분석 대상 자료:
========================================

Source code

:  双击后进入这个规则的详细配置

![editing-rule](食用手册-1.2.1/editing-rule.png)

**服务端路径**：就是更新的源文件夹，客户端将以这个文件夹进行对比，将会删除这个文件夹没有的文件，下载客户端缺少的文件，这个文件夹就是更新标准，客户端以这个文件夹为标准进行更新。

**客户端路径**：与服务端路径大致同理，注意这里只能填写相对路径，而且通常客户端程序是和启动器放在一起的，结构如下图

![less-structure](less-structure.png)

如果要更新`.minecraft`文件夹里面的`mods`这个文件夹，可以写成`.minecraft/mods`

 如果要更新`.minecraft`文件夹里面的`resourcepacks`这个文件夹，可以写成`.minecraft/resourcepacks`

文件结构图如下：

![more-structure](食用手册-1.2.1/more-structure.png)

========================================

과제 요구 사항:
위 항목에서 "如果要更新"라는 문자열이 들어 있는 줄을 빠짐없이 뽑아내시오.

문제 풀이:
如果要更新`.minecraft`文件夹里面的`mods`这个文件夹，可以写成`.minecraft/mods`
 如果要更新`.minecraft`文件夹里面的`resourcepacks`这个文件夹，可以写成`.minecraft/resourcepacks`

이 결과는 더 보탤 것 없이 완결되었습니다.